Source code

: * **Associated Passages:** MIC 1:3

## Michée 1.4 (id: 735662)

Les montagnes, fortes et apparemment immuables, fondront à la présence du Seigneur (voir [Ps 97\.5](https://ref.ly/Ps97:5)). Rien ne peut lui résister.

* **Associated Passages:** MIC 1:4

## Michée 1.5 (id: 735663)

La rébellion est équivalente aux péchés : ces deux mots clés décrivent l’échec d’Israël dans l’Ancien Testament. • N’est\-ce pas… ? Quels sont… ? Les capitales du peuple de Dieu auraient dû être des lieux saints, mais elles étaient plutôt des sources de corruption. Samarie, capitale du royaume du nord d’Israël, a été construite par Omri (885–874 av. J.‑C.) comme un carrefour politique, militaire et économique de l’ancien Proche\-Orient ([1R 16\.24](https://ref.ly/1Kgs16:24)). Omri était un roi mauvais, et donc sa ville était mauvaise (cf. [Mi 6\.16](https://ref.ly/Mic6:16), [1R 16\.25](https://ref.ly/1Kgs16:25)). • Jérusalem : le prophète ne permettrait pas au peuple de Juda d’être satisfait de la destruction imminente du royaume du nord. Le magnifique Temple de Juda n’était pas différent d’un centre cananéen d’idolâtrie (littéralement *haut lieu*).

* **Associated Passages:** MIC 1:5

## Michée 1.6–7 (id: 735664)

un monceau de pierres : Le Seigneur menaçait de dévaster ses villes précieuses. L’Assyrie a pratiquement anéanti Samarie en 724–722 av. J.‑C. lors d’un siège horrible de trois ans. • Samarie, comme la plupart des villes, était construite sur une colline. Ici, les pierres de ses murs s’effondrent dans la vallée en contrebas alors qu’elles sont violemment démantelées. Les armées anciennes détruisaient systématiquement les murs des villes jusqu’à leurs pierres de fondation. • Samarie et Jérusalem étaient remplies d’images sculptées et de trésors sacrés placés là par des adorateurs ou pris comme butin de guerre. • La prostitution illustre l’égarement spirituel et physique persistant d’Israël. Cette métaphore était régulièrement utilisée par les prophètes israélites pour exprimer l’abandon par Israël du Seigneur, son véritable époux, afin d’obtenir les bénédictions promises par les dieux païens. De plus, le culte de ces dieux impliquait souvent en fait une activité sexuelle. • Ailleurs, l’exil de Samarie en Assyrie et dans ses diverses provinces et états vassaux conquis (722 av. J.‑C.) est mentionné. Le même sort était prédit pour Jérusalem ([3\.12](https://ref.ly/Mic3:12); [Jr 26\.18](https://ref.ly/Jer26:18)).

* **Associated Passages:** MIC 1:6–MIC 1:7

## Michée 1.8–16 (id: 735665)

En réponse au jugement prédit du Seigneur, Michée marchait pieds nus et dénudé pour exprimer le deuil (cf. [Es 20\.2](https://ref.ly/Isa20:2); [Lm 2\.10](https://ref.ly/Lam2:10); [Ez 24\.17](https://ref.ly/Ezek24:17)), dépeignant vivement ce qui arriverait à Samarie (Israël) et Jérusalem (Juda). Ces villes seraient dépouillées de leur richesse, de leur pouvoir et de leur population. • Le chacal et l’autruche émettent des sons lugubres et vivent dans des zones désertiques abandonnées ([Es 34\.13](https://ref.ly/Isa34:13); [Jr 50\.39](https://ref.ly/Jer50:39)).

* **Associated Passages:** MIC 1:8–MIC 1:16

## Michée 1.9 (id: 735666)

★ ★ ★

** Your task **
Recast each nonblank line of the data above as a row in a Markdown table with two columns, No. and Line, numbering the rows in order.

** Expected answer **
| No. | Line |
|---|---|
| 1 | Source code |
| 2 | : * **Associated Passages:** MIC 1:3 |
| 3 | ## Michée 1.4 (id: 735662) |
| 4 | Les montagnes, fortes et apparemment immuables, fondront à la présence du Seigneur (voir [Ps 97\.5](https://ref.ly/Ps97:5)). Rien ne peut lui résister. |
| 5 | * **Associated Passages:** MIC 1:4 |
| 6 | ## Michée 1.5 (id: 735663) |
| 7 | La rébellion est équivalente aux péchés : ces deux mots clés décrivent l’échec d’Israël dans l’Ancien Testament. • N’est\-ce pas… ? Quels sont… ? Les capitales du peuple de Dieu auraient dû être des lieux saints, mais elles étaient plutôt des sources de corruption. Samarie, capitale du royaume du nord d’Israël, a été construite par Omri (885–874 av. J.‑C.) comme un carrefour politique, militaire et économique de l’ancien Proche\-Orient ([1R 16\.24](https://ref.ly/1Kgs16:24)). Omri était un roi mauvais, et donc sa ville était mauvaise (cf. [Mi 6\.16](https://ref.ly/Mic6:16), [1R 16\.25](https://ref.ly/1Kgs16:25)). • Jérusalem : le prophète ne permettrait pas au peuple de Juda d’être satisfait de la destruction imminente du royaume du nord. Le magnifique Temple de Juda n’était pas différent d’un centre cananéen d’idolâtrie (littéralement *haut lieu*). |
| 8 | * **Associated Passages:** MIC 1:5 |
| 9 | ## Michée 1.6–7 (id: 735664) |
| 10 | un monceau de pierres : Le Seigneur menaçait de dévaster ses villes précieuses. L’Assyrie a pratiquement anéanti Samarie en 724–722 av. J.‑C. lors d’un siège horrible de trois ans. • Samarie, comme la plupart des villes, était construite sur une colline. Ici, les pierres de ses murs s’effondrent dans la vallée en contrebas alors qu’elles sont violemment démantelées. Les armées anciennes détruisaient systématiquement les murs des villes jusqu’à leurs pierres de fondation. • Samarie et Jérusalem étaient remplies d’images sculptées et de trésors sacrés placés là par des adorateurs ou pris comme butin de guerre. • La prostitution illustre l’égarement spirituel et physique persistant d’Israël. Cette métaphore était régulièrement utilisée par les prophètes israélites pour exprimer l’abandon par Israël du Seigneur, son véritable époux, afin d’obtenir les bénédictions promises par les dieux païens. De plus, le culte de ces dieux impliquait souvent en fait une activité sexuelle. • Ailleurs, l’exil de Samarie en Assyrie et dans ses diverses provinces et états vassaux conquis (722 av. J.‑C.) est mentionné. Le même sort était prédit pour Jérusalem ([3\.12](https://ref.ly/Mic3:12); [Jr 26\.18](https://ref.ly/Jer26:18)). |
| 11 | * **Associated Passages:** MIC 1:6–MIC 1:7 |
| 12 | ## Michée 1.8–16 (id: 735665) |
| 13 | En réponse au jugement prédit du Seigneur, Michée marchait pieds nus et dénudé pour exprimer le deuil (cf. [Es 20\.2](https://ref.ly/Isa20:2); [Lm 2\.10](https://ref.ly/Lam2:10); [Ez 24\.17](https://ref.ly/Ezek24:17)), dépeignant vivement ce qui arriverait à Samarie (Israël) et Jérusalem (Juda). Ces villes seraient dépouillées de leur richesse, de leur pouvoir et de leur population. • Le chacal et l’autruche émettent des sons lugubres et vivent dans des zones désertiques abandonnées ([Es 34\.13](https://ref.ly/Isa34:13); [Jr 50\.39](https://ref.ly/Jer50:39)). |
| 14 | * **Associated Passages:** MIC 1:8–MIC 1:16 |
| 15 | ## Michée 1.9 (id: 735666) |